Di sebuah kota kecil di Kalimantan Barat, Pak Hasan duduk termenung di depan rumah walet miliknya. Sudah lebih dari dua bulan sarang-sarang itu menumpuk dalam ember plastik di gudangnya. Dulu, tiap panen membawa harapan besar—membayar sekolah anak, membeli pupuk, atau memperbaiki atap rumah. Tapi kini, harga sarang walet anjlok drastis, dan Pak Hasan mulai bertanya-tanya: apakah semuanya masih layak diperjuangkan?
Dari Emas Putih Menjadi Beban
Sarang burung walet pernah dijuluki “emas putih dari langit”. Dulu, satu kilogram sarang walet berkualitas tinggi bisa dihargai hingga Rp 20 juta bahkan lebih, terutama jika diekspor ke pasar Tiongkok.

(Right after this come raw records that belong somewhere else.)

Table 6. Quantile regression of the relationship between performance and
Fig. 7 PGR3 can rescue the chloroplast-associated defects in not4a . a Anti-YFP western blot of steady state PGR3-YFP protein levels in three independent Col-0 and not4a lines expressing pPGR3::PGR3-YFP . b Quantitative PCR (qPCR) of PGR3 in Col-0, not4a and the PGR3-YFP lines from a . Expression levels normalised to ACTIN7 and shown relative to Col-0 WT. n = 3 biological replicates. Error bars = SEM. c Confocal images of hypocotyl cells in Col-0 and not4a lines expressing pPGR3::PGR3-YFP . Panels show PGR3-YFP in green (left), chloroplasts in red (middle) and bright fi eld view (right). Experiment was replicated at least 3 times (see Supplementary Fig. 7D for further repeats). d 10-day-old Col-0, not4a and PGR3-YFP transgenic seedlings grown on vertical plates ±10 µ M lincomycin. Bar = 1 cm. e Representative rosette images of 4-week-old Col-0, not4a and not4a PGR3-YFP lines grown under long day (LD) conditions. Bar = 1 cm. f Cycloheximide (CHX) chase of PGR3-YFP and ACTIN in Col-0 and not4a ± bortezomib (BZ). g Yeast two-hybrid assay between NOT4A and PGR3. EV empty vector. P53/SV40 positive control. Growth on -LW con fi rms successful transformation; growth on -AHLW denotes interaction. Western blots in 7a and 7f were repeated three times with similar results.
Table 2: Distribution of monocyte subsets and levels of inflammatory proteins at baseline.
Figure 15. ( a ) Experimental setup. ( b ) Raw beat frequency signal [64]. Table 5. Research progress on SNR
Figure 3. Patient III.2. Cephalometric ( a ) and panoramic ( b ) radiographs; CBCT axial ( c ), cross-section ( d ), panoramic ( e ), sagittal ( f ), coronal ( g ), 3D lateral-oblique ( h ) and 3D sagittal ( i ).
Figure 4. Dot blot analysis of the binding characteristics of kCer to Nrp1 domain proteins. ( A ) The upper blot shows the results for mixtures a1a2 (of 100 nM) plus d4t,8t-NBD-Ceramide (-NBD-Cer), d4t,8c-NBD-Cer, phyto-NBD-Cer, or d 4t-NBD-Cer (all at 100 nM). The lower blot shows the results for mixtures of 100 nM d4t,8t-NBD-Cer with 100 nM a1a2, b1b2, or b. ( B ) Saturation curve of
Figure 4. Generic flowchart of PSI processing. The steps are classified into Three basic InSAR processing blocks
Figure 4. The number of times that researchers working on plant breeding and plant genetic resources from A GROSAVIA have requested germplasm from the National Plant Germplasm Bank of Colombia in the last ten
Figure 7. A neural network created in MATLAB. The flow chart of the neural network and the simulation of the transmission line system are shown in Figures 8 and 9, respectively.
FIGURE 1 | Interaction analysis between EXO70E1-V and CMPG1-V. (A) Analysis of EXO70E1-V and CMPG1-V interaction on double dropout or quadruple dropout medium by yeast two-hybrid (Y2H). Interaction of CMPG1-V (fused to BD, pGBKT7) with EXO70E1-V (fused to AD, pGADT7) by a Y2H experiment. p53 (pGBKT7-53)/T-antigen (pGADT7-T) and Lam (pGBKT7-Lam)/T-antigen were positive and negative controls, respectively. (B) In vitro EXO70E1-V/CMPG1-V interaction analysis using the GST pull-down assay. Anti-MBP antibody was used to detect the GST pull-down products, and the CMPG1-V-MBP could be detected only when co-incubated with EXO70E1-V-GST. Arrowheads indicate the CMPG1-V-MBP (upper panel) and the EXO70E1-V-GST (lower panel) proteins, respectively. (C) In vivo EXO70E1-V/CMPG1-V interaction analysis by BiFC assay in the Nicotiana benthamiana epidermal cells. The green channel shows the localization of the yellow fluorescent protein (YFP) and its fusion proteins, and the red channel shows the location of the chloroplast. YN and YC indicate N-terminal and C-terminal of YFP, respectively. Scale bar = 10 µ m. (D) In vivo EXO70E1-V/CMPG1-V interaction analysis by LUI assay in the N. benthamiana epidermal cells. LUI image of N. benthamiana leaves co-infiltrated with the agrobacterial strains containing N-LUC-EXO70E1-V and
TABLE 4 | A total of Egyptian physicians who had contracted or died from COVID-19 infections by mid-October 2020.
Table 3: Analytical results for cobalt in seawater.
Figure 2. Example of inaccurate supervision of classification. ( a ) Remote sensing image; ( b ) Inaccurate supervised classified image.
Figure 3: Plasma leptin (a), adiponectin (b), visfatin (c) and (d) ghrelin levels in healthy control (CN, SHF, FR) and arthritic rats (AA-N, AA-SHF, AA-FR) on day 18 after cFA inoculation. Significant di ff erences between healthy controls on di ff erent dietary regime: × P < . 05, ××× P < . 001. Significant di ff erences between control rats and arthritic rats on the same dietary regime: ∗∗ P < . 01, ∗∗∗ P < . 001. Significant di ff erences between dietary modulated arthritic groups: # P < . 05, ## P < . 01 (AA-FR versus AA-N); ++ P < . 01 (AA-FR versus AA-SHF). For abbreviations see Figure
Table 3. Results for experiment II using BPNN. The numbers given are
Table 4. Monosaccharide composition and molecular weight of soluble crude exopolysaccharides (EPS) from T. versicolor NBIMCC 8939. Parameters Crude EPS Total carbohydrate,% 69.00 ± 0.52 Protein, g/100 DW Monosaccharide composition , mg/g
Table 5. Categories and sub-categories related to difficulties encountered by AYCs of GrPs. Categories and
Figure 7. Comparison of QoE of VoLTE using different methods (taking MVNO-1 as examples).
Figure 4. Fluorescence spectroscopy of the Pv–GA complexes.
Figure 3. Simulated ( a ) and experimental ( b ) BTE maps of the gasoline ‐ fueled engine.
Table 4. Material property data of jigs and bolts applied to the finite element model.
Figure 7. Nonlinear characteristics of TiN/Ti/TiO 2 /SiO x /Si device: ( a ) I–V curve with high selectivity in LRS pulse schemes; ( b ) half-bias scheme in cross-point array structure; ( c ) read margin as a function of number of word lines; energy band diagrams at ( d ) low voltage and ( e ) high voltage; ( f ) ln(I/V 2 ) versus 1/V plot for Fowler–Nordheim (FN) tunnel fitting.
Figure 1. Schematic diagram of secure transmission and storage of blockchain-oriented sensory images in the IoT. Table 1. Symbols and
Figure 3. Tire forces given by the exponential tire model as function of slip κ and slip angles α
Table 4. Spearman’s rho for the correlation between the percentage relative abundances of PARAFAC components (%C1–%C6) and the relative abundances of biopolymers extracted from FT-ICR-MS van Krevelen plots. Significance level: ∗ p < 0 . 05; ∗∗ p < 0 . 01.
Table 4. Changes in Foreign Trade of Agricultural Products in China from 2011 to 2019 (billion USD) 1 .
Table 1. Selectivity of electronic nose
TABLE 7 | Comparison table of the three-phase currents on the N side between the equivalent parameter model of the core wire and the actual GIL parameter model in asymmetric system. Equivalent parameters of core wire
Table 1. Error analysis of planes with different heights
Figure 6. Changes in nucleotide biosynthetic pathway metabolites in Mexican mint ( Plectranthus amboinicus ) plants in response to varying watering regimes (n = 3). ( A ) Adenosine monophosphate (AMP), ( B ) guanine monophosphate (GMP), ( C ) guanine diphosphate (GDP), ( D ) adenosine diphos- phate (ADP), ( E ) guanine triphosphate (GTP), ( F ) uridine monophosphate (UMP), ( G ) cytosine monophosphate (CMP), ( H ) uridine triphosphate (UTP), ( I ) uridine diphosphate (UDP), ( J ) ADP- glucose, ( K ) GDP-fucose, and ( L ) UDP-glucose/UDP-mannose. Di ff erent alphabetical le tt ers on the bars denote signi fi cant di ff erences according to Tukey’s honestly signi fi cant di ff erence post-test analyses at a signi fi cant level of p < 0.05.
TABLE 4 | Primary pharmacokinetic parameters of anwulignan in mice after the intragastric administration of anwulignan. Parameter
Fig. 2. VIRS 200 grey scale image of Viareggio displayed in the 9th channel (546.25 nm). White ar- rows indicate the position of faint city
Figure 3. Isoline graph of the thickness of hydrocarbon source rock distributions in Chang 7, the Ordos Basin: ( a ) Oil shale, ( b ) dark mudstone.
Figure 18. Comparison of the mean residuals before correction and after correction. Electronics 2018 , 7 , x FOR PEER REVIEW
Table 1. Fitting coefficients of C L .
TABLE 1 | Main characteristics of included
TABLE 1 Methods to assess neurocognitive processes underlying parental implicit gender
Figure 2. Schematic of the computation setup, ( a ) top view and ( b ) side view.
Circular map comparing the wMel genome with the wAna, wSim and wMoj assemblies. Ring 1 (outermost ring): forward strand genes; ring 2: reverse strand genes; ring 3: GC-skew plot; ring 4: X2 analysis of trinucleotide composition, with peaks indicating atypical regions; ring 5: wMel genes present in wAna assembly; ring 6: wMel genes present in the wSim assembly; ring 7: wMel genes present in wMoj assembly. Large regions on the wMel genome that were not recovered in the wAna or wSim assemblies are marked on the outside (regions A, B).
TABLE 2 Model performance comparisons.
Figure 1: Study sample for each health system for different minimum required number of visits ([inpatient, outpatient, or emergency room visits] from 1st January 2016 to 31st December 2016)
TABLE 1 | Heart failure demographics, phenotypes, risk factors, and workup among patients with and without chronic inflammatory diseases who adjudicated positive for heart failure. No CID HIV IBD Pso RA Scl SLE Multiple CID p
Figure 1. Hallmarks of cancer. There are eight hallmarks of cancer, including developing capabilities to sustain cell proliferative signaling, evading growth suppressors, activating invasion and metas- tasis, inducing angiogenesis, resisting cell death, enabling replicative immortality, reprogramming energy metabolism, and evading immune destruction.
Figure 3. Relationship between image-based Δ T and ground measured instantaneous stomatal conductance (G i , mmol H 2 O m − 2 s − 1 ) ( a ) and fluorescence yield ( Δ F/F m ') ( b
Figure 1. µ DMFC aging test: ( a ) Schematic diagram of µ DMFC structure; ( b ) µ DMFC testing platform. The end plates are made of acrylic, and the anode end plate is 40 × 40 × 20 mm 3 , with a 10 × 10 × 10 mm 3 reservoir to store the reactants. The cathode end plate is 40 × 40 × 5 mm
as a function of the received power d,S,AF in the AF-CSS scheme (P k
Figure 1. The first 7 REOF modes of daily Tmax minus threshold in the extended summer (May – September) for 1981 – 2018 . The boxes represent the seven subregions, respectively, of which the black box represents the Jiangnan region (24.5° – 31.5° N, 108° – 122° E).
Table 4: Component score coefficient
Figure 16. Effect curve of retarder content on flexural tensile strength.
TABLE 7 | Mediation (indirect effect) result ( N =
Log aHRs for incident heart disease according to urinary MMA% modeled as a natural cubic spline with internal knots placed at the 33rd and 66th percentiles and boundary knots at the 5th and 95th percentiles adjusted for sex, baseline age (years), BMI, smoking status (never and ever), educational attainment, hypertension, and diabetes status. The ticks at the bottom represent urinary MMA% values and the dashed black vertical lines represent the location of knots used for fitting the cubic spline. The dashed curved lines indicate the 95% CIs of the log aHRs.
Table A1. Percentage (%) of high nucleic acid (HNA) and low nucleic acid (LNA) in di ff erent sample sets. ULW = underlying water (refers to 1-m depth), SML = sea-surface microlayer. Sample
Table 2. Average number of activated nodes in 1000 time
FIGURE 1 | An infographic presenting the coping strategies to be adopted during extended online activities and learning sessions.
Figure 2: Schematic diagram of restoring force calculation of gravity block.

Namun sejak beberapa tahun terakhir, harga itu terjun bebas, bahkan di beberapa daerah hanya mencapai Rp 5–7 juta/kg, atau lebih rendah jika kualitasnya menurun.
Bagi petani seperti Pak Hasan, yang menggantungkan hidup pada hasil panen tiap dua bulan, ini adalah bencana perlahan. “Biaya listrik, perawatan rumah walet, belum lagi pajak dan cicilan bank… Tapi harga malah makin jatuh,” katanya sambil memegang sarang yang tak jadi dijual.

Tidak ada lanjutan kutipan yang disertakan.